---------- Data under study

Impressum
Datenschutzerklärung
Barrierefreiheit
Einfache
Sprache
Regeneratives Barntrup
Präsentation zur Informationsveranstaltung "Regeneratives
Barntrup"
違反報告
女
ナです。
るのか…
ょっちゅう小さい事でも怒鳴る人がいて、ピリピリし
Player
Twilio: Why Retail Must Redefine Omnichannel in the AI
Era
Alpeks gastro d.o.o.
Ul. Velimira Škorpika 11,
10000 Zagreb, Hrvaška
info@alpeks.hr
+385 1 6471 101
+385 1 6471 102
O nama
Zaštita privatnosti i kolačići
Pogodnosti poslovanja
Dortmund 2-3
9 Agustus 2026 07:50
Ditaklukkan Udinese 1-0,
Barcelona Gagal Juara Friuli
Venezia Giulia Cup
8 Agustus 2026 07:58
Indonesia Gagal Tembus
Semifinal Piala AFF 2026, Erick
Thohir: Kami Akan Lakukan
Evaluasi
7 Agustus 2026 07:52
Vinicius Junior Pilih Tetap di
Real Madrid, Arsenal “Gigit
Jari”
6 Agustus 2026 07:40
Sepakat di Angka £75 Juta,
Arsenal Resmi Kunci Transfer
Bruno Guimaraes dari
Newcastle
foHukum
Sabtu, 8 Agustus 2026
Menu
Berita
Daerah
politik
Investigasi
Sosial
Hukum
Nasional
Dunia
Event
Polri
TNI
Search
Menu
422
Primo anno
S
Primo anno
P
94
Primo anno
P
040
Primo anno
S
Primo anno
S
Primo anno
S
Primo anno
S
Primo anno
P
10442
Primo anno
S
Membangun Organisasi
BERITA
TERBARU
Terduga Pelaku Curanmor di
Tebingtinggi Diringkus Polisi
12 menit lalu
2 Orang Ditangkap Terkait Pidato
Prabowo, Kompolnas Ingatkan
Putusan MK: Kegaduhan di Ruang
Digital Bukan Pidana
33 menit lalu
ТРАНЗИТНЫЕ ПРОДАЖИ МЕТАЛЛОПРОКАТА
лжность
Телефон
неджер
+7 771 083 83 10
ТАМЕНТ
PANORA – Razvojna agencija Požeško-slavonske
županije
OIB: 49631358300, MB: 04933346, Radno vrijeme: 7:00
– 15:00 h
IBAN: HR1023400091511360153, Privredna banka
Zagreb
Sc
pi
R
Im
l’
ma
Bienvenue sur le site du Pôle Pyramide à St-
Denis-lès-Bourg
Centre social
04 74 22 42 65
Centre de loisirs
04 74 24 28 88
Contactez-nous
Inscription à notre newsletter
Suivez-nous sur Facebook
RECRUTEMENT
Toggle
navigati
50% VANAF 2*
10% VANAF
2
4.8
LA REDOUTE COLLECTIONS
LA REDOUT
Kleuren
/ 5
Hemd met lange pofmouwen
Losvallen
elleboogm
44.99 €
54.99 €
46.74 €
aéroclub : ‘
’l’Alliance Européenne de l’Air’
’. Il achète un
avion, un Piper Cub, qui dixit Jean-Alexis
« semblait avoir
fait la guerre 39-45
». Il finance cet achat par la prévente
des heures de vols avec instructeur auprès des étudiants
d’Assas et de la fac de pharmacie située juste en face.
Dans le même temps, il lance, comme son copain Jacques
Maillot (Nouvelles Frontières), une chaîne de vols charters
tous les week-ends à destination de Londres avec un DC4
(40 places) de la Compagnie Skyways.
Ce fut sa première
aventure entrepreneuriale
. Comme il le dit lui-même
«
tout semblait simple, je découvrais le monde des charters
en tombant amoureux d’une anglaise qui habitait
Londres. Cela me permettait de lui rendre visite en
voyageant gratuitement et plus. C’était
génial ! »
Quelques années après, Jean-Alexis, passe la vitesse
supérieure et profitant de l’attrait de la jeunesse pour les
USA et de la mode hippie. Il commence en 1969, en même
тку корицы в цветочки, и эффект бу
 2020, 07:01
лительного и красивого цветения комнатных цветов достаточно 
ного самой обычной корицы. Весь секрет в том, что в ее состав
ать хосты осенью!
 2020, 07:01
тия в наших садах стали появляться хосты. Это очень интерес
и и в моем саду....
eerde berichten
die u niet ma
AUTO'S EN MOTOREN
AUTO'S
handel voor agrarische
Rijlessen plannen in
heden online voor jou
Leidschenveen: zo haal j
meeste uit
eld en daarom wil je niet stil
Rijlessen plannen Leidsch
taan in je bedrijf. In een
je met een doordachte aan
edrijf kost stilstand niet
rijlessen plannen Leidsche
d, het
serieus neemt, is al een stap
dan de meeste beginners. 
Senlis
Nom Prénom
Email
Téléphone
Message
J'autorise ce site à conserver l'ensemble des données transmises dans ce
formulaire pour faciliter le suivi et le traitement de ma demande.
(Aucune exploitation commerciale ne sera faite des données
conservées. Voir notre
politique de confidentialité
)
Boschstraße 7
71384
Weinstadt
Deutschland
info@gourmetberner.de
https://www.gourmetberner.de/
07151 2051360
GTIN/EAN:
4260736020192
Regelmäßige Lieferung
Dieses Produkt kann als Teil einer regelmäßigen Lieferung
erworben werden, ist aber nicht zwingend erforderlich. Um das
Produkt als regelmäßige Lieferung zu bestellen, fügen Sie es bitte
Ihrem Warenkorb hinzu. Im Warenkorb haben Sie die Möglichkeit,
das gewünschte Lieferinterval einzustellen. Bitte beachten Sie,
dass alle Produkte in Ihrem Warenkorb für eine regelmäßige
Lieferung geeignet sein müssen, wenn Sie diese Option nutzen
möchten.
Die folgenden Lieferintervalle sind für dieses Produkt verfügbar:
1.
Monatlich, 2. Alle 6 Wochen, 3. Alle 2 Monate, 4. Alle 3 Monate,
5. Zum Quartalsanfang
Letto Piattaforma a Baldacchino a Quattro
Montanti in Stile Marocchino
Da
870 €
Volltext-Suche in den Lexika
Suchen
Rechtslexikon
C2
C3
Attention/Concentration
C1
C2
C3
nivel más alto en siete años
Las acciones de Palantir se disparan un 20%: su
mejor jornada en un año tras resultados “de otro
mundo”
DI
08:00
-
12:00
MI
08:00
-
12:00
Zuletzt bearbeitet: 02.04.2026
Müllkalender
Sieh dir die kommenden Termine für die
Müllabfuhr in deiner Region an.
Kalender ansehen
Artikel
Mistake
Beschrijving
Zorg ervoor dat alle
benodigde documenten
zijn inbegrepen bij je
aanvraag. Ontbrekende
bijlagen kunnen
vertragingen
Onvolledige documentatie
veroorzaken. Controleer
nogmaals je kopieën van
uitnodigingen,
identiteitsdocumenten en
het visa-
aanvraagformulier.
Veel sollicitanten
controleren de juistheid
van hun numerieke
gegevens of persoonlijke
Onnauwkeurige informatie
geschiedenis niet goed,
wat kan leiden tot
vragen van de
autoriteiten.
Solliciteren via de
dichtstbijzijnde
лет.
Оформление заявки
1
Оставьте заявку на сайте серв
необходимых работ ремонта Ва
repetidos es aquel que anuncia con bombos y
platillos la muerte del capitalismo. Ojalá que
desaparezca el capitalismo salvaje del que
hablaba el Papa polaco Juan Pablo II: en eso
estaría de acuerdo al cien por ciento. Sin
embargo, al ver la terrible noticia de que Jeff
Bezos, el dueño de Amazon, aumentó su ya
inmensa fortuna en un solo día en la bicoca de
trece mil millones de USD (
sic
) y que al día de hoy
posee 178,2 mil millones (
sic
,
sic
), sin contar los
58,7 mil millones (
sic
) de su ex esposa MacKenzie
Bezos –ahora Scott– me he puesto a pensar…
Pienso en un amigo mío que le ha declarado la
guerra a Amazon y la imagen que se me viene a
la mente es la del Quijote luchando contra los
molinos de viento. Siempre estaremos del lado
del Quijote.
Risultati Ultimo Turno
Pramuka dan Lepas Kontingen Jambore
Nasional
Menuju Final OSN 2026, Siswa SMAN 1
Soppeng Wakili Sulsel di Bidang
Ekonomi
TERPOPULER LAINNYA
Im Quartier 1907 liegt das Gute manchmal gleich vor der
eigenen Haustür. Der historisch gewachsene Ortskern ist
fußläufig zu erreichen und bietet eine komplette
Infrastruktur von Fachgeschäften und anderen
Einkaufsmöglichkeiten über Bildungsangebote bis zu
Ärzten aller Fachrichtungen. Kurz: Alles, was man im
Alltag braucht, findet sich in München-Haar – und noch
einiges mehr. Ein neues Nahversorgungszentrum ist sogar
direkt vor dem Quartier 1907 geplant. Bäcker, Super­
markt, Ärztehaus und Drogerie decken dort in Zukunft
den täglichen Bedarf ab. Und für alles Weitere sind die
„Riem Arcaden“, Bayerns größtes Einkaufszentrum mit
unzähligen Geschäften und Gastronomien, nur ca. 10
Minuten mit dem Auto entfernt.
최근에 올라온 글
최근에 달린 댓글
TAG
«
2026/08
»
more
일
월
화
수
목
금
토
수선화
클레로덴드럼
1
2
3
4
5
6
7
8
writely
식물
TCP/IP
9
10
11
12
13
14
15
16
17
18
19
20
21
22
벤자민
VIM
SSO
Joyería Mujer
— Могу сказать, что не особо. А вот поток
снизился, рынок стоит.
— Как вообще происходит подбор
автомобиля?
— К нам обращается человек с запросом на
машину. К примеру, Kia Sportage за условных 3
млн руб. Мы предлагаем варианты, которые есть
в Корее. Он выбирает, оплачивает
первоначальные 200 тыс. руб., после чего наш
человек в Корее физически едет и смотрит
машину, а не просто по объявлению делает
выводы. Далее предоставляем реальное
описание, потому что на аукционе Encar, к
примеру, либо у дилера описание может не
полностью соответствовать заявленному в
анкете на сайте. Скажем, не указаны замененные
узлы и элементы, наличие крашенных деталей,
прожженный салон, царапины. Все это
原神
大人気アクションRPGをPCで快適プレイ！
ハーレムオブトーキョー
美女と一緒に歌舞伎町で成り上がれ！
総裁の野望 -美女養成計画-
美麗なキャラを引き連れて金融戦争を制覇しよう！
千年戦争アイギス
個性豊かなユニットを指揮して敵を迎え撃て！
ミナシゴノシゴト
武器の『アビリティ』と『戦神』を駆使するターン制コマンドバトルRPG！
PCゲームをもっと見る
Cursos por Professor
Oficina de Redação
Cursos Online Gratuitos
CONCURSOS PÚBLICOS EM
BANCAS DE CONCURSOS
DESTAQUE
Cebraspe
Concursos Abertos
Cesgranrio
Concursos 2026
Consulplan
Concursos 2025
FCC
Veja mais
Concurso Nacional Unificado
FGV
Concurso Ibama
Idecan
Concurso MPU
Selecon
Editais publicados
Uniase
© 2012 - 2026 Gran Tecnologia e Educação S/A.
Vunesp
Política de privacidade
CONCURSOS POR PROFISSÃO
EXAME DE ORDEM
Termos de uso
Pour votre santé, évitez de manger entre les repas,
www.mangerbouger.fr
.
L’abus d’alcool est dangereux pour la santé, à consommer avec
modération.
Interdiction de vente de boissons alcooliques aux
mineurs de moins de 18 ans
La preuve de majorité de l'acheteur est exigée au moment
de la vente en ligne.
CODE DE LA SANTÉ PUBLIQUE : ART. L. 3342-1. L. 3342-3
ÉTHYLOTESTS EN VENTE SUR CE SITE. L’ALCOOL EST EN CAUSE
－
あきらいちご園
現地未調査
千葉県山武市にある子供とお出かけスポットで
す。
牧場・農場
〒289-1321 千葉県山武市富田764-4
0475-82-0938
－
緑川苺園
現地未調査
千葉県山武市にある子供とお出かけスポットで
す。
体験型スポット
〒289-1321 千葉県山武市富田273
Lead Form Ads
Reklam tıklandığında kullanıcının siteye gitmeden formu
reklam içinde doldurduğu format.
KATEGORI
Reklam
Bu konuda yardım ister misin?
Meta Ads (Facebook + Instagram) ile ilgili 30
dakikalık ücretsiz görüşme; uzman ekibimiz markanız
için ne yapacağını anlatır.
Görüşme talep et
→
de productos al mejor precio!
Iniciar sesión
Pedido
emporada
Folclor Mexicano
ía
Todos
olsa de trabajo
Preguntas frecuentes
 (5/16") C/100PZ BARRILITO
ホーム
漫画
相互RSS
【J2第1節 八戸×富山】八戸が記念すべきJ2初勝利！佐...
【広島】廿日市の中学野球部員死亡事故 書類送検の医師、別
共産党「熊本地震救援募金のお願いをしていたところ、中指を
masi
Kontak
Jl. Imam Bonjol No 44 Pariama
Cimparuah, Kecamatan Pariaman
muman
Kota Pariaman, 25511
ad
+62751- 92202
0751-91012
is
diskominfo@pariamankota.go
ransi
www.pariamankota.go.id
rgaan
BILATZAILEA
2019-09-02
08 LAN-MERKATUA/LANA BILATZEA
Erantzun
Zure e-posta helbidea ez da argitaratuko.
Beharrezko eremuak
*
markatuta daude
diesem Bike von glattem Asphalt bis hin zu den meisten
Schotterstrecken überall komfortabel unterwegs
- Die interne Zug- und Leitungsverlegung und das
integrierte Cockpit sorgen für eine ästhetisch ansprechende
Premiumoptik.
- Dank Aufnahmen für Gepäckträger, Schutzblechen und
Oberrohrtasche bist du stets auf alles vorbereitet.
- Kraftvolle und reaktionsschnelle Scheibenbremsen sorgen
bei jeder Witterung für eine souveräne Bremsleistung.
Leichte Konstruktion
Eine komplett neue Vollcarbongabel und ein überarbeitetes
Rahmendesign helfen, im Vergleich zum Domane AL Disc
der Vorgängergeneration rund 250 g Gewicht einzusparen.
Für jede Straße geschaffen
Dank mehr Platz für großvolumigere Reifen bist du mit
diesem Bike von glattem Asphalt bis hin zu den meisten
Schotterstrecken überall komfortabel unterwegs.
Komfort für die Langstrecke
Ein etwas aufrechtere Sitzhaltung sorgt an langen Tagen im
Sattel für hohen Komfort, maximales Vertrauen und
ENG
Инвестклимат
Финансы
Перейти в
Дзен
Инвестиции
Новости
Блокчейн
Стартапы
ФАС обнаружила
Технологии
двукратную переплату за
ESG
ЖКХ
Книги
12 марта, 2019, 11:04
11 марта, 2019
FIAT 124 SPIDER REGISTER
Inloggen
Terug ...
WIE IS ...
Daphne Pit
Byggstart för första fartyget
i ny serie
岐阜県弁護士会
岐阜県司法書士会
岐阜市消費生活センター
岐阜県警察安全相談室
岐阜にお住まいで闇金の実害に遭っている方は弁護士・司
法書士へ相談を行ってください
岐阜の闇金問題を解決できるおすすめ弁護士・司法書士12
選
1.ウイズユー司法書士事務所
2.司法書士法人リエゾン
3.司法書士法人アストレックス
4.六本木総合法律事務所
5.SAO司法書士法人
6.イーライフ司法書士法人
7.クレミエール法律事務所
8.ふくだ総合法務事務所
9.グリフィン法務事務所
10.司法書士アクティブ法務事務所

--------------------

| What to produce |
Wherever the string "Quijote" is found in the entries, copy the line it sits in.

| Written response |
la mente es la del Quijote luchando contra los
del Quijote.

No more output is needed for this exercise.